Macau will become a cashless society within the next five years, according to the Director of Macau Pass, Joe Liu.
“I am very confident that Macau is heading toward a cashless society,” said Liu on the sidelines of a breakfast event organized by the British Chamber of Commerce in Macao. “We are working closely with the government to support the development [of a cashless society].”
Macau holds this potential, according to Liu, because “we are in the backyard of mainland china, which is already almost completely cashless” and where most vendors expect payments to be settled electronically.
But while the territory can learn a lot about e-payments from its giant neighbor, Macau first needs to overcome several regulatory hurdles.
One of these hurdles is the strict resolve of the Monetary Authority of Macau which is, according to Liu, “very strict with what you can do with financial licenses […] and probably one of the strictest financial regulators in the world, even stricter than Hong Kong.”
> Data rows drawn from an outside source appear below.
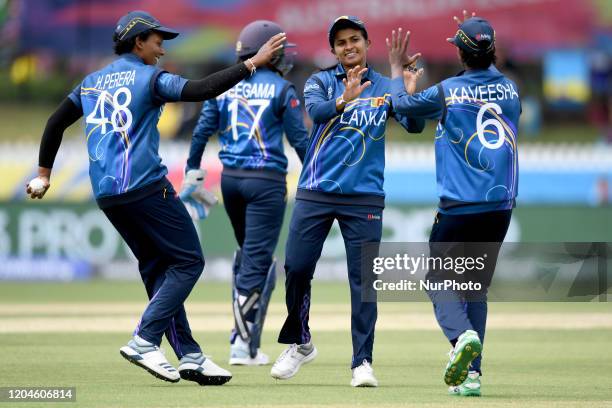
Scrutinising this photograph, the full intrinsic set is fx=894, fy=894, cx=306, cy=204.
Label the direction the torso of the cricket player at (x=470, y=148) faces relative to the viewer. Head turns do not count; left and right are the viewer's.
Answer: facing away from the viewer and to the left of the viewer

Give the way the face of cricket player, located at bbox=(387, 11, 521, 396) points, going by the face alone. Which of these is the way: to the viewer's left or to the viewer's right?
to the viewer's left

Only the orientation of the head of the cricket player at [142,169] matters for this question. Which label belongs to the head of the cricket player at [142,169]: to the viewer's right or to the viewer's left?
to the viewer's right

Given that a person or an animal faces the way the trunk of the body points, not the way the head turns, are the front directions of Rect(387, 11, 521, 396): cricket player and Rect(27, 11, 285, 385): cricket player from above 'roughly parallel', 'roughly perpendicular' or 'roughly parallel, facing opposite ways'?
roughly perpendicular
“We have to follow the same procedures as all the banks [irrespective of the sums being transferred],” added Liu.
Another challenge listed by Liu concerns the taxi industry. According to the entrepreneur, because MPay makes most of its money from tourists, taxis are an obvious place to install payment terminals.
But license holders are disincentivized to adopt mobile payments because existing regulations do not allow taxi fares and tips to be combined into a single payment. That leads to less convenience for the rider and less earnings for the driver.
Still, even with these hurdles, the mobile payments platform has seen its market penetration grow substantially. Today, MPay serves about 400,000 local users, more than half of Macau’s population, while the Macau Pass network recorded a total transactions value of some 10 billion patacas.
Contactless smartcard Macau Pass has also seen its market penetration grow after the company was selected by the government to roll out Macau’s consumption subsidy scheme. The scheme involves two rounds of “electronic vouchers” distributed to every registered Macau resident in sums of 3,000 patacas and 5,000 patacas.
The company said it does not receive any commission from the scheme, nor for installing the terminals that vendors use to collect payments.
Macau Daily Times is the official media partner of Britcham Macao.
Correction: An earlier version of this article incorrectly stated that Monetary Authority regulations prohibited taxi fares and tips to be combined into a single payment, when it is in fact transport regulations that prevent the combined payments.